The Skeleton Twins (2014)
Dir: Craig Johnson
Saturday Night Live co-stars and professional funny people Kristen Wiig and Bill Hader reunite on the silver screen in Craig Johnson’s melancholic and touching comedy The Skeleton Twins. Those used to the electric personas that Wiig (Target Lady! Gilly!) and Hader (Stefon! Vincent Price!) embodied in so many SNL skits may find their more subdued acting here initially jarring, but an intimate and personal story along with well-drawn characters go a long way towards selling the redemptive tale.
The Skeleton Twins broadcasts its intentions from the first scene as estranged bi-coastal twins – East-coast Maggie (Wiig) and West-coast Milo (Hader) – simultaneously attempt suicide. Milo gets farther than Maggie, and as a result Maggie’s forced into the odd position of being thrust back into her brother’s life to provide support. At the counselor’s request she invites him back to her quaint upstate NY home. Close knit as kids but forced apart by (initially) unknown circumstances, they quickly catch up and fall into familiar rhythms. Quiet and thoughtful Maggie is now married to blue collar Lance (Luke Wilson) and has uneasily grown into a home-owning adult. Dramatic and funny Milo nurses a failed career as an actor and has a string of broken relationships, the most recent of which was the reason for his suicide attempt. In essence they’re lost kids finding their way as adults – two broken people mutually harming and helping one another but forever bound by familial ties.

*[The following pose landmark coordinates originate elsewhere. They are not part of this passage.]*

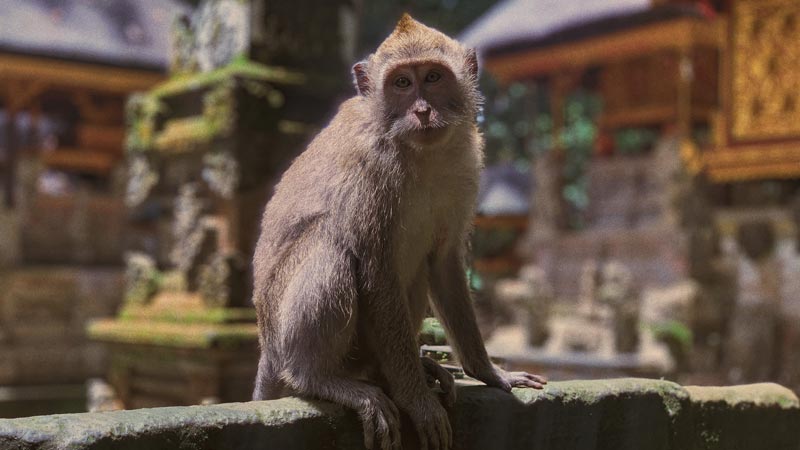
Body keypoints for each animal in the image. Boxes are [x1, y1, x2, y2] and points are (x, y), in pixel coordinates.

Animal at [253, 13, 548, 450]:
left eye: (433, 77)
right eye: (402, 83)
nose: (423, 111)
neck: (419, 153)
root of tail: (265, 345)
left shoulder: (467, 166)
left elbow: (444, 264)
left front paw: (489, 372)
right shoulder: (370, 169)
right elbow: (376, 270)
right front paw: (417, 401)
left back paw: (400, 371)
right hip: (283, 329)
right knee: (331, 245)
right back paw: (322, 379)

Wiig’s previously proved her big-screen bonafides with her breakout role in Bridesmaids, and once again she’s more of a straight (wo)man here to the wilder antics of her co-stars. Although The Skeleton Twins is more rooted in reality and less broad than Bridesmaids, Wiig’s co-stars in both get to go bigger than her.
Wiig plays yearning well, as Maggie questions her life choices and continually self-sabotages her relationship with the decent but dim Lance. Her character is at a crossroads, an existential crisis, and if it’s not quite a Bill Murray-in-Rushmore style career reinvention then it’s at least a refreshing new side to her often manic performances.
Hader gets the showier role as the deeply cynical Milo, a gay man that is miles away from his most famous SNL creation of Stefon. Milo’s relationships are equally if not more dysfunctional than Maggie’s (and not as absurd as Stefon’s), and his tragic back story is slowly revealed as the plot progresses. You’d think that Milo would clash with the square Lance, but their growing fondness for one another is one of the more fun aspects of the movie. The scenes where they work together clearing brush reminded me of the simple pleasures of David Gordon Green’s Prince Avalanche. Both films have a lived-in charm and unassuming approach to bringing you into a rounded world full of characters with rich inner lives. I suspect this role will open doors for Hader in much the same way that fellow SNL alum Will Forte’s career has expanded after the similarly winning Nebraska.
There’s a triumphant scene mid-movie when Milo coerces Maggie into lip-syncing along to Jefferson Starship that is sweet and funny and uplifting all at once. It’s charming much like the movie itself. Co-writer and director Craig Johnson does an admirable job of juggling comedy and outright drama, as most of the laughs are earned and the pathos not too forced. Milo narrowly skirts the stereotype of the “tragic gay man” (which is referenced in film) mostly on the strength of Hader’s performance, while Wiig’s character of Maggie goes in surprising directions that shrug off convention. Well-meaning and deeply felt, The Skeleton Twins is alternately funny and affecting, proudly wearing its bruised heart on its sleeve.